Founded in 2018, Cube has entered a space occupied by numerous legacy players, including publicly-traded Anaplan; Adaptive Insights, which Workday acquired for north of $ 1.5 billion in 2018; Hyperion, which Oracle bought for more than $ 3 billion in 2007; and good old-fashioned spreadsheets.

Cube is looking to combine the power of a modern software-as-a-service (SaaS) platform with the familiar flexibility of spreadsheets.

“Within Finance, FP&A is a mission critical function that relies on spreadsheets alone in 80-90% of companies,” Cube founder and CEO Christina Ross told VentureBeat. “The problem is that spreadsheets are manual and error prone, while legacy FP&A software requires users to learn an entirely new ecosystem outside of spreadsheets to do the same job.”

Above: Cube’s FP&A platform

And so Cube is setting out to make FP&A software more accessible, with the ability to onboard users in days versus months, while connecting directly into existing spreadsheets and other data sources to deliver analytics and insights.

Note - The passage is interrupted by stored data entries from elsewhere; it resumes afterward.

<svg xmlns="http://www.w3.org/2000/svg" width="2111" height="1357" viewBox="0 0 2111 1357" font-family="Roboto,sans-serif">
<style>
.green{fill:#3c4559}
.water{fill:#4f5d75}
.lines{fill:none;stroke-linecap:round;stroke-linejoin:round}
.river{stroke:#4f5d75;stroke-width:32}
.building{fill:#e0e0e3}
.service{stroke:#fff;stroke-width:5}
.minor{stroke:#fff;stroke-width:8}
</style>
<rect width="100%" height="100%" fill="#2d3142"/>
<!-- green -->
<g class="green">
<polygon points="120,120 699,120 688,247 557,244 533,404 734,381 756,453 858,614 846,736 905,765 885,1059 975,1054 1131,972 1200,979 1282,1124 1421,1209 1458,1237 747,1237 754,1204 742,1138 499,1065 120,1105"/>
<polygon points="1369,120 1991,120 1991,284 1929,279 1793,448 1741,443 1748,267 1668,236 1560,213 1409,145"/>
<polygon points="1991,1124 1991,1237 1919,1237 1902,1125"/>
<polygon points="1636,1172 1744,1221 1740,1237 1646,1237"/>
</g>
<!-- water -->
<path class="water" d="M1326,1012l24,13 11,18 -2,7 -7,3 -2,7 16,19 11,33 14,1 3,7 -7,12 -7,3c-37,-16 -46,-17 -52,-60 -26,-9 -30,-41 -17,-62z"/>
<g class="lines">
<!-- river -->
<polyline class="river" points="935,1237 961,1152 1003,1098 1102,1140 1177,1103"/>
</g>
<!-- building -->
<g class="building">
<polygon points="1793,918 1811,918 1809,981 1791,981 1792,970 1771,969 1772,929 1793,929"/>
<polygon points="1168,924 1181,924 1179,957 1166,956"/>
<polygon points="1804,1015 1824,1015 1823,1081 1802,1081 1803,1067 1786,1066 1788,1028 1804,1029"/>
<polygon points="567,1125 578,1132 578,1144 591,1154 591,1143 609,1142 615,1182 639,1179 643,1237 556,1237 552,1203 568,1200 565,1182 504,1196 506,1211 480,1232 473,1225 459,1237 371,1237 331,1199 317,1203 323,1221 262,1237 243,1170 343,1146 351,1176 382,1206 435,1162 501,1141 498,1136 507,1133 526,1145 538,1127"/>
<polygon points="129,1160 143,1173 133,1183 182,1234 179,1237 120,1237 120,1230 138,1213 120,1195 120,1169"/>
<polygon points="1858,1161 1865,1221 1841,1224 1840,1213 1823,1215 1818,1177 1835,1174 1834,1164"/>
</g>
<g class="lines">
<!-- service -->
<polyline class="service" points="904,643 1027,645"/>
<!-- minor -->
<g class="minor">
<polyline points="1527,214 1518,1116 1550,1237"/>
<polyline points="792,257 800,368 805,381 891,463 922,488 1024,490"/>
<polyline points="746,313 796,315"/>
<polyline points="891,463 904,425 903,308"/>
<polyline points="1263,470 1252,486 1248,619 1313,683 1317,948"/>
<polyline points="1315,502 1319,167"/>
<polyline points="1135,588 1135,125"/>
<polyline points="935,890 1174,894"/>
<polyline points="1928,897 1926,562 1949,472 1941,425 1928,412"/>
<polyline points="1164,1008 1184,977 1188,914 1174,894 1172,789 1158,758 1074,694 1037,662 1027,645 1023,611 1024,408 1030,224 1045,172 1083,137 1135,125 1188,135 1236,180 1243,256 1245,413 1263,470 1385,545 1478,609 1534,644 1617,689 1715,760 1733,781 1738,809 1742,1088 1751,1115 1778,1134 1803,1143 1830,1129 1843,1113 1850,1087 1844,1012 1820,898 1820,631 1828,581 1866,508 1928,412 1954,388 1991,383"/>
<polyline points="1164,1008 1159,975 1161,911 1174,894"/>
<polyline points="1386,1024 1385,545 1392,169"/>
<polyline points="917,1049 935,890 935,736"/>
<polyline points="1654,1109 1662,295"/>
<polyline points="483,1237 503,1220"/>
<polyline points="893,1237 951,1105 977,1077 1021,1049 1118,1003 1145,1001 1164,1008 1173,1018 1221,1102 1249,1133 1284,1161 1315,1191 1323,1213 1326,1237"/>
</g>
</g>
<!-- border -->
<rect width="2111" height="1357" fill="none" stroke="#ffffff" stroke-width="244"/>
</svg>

In other words, Cube wants to supplement, rather than replace, spreadsheets. “We believe that the spreadsheet is not your enemy,” Ross added.

Companies can connect Cube to multiple data sources — using Cube’s API or via pre-built integrations — to consolidate all their data automatically. They can also model how changes to key assumptions may impact their outputs, create customizable reports based on reusable templates, and integrate with any spreadsheet, including Excel and Google Sheets, with support for bi-directional data sharing.

So while Cube is a full-fledged EPM platform in its own right, replete with its own built-in spreadsheet-style tooling, it allows users to work in whatever environment they’re comfortable with, including Excel.

Above: Cube: Sharing data with Excel spreadsheet

There has been a hive of activity across the EPM and business forecasting sphere of late, with Jedox locking down $ 100 million in financing and French upstart Pigment securing $ 26 million. Prior to now, Cube had only raised a small $ 5 million seed round of funding, however it has amassed a fairly impressive roster of customers including Japanese ecommerce giant Mercari and freshly minted DevOps unicorn Harness.

With a fresh $ 10 million in the bank, the company said that it’s tripling the size of its product and engineering teams. “Much of this is to build out our platform for enterprise scale and continue to add integrations for our growing customer base,” Ross said.